**To do:** From the first line down to the one containing "To work out", reproduce the entries below exactly and leave out the pictures.

===== Dataset =====

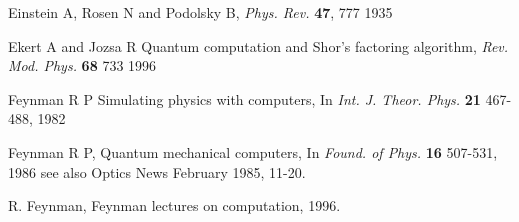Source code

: \documentclass{article}
\begin{document}
\begin{thebibliography}{12}
Einstein A, Rosen N and Podolsky B,
{\em Phys. Rev.} {\bf 47}, 777 1935



Ekert A and Jozsa R 
Quantum computation and Shor's factoring algorithm,
{\em Rev. Mod. Phys.} {\bf 68} 733 1996

% 
% 
% 
% 
% 
% 


Feynman R P
Simulating physics with computers,
In {\em Int. J. Theor. Phys.} {\bf 21} 467-488, 1982

 Feynman R P,
\newblock Quantum mechanical computers,
In {\em Found. of Phys.} {\bf 16} 507-531, 1986
see also Optics News February 1985, 11-20.

R. Feynman,
\newblock Feynman lectures on computation, 1996.


% 
% 
% 
% 
% 
% 
% 


\end{thebibliography}
\end{document}
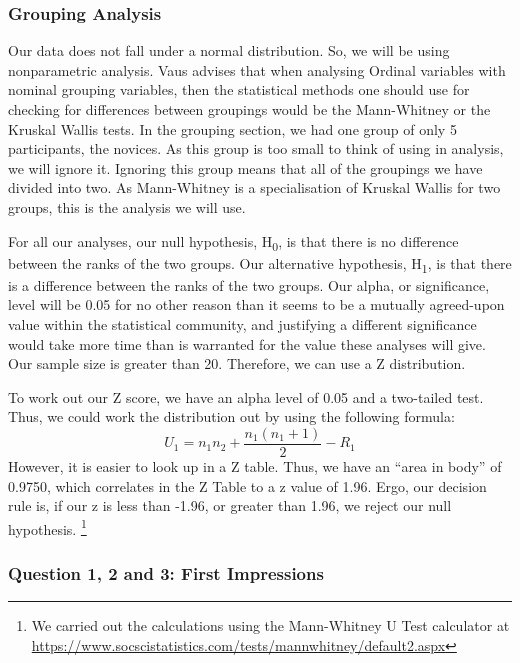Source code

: \subsubsection{Grouping Analysis}
Our data does not fall under a normal distribution. 
So, we will be using nonparametric analysis.
Vaus\cite{de2013surveys} advises that when analysing Ordinal variables with nominal grouping variables, then the statistical methods one should use for checking for differences between groupings would be the Mann-Whitney\cite{mann1947test} or the Kruskal Wallis\cite{kruskal1952use} tests.
In the grouping section, we had one group of only 5 participants, the novices.
As this group is too small to think of using in analysis, we will ignore it.
Ignoring this group means that all of the groupings we have divided into two.
As Mann-Whitney is a specialisation of Kruskal Wallis for two groups, this is the analysis we will use.

For all our analyses, our null hypothesis, H\textsubscript{0}, is that there is no difference between the ranks of the two groups. 
Our alternative hypothesis, H\textsubscript{1}, is that there is a difference between the ranks of the two groups.
Our alpha, or significance, level will be 0.05 for no other reason than it seems to be a mutually agreed-upon value within the statistical community, and justifying a different significance would take more time than is warranted for the value these analyses will give.
Our sample size is greater than 20. 
Therefore, we can use a Z distribution.

To work out our Z score, we have an alpha level of 0.05 and a two-tailed test.
Thus, we could work the distribution out by using the following formula:
\[U_{1}=n_{1}n_{2}+\frac{n_{1}(n_{1}+1)}{2}-R_{1}\]
However, it is easier to look up in a Z table.
Thus, we have an ``area in body'' of 0.9750, which correlates in the Z Table to a z value of 1.96.
Ergo, our decision rule is, if our z is less than -1.96, or greater than 1.96, we reject our null hypothesis.
\footnote{We carried out the calculations using the Mann-Whitney U Test calculator at \url{https://www.socscistatistics.com/tests/mannwhitney/default2.aspx}}

\pagebreak
\subsubsection{Question 1, 2 and 3: First Impressions}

=====

**Exercise response:**
Source code

: \documentclass{article}
\begin{document}
\begin{thebibliography}{12}
Einstein A, Rosen N and Podolsky B,
{\em Phys. Rev.} {\bf 47}, 777 1935



Ekert A and Jozsa R 
Quantum computation and Shor's factoring algorithm,
{\em Rev. Mod. Phys.} {\bf 68} 733 1996

% 
% 
% 
% 
% 
% 


Feynman R P
Simulating physics with computers,
In {\em Int. J. Theor. Phys.} {\bf 21} 467-488, 1982

 Feynman R P,
\newblock Quantum mechanical computers,
In {\em Found. of Phys.} {\bf 16} 507-531, 1986
see also Optics News February 1985, 11-20.

R. Feynman,
\newblock Feynman lectures on computation, 1996.


% 
% 
% 
% 
% 
% 
% 


\end{thebibliography}
\end{document}
Source code

: \subsubsection{Grouping Analysis}
Our data does not fall under a normal distribution. 
So, we will be using nonparametric analysis.
Vaus\cite{de2013surveys} advises that when analysing Ordinal variables with nominal grouping variables, then the statistical methods one should use for checking for differences between groupings would be the Mann-Whitney\cite{mann1947test} or the Kruskal Wallis\cite{kruskal1952use} tests.
In the grouping section, we had one group of only 5 participants, the novices.
As this group is too small to think of using in analysis, we will ignore it.
Ignoring this group means that all of the groupings we have divided into two.
As Mann-Whitney is a specialisation of Kruskal Wallis for two groups, this is the analysis we will use.

For all our analyses, our null hypothesis, H\textsubscript{0}, is that there is no difference between the ranks of the two groups. 
Our alternative hypothesis, H\textsubscript{1}, is that there is a difference between the ranks of the two groups.
Our alpha, or significance, level will be 0.05 for no other reason than it seems to be a mutually agreed-upon value within the statistical community, and justifying a different significance would take more time than is warranted for the value these analyses will give.
Our sample size is greater than 20. 
Therefore, we can use a Z distribution.

To work out our Z score, we have an alpha level of 0.05 and a two-tailed test.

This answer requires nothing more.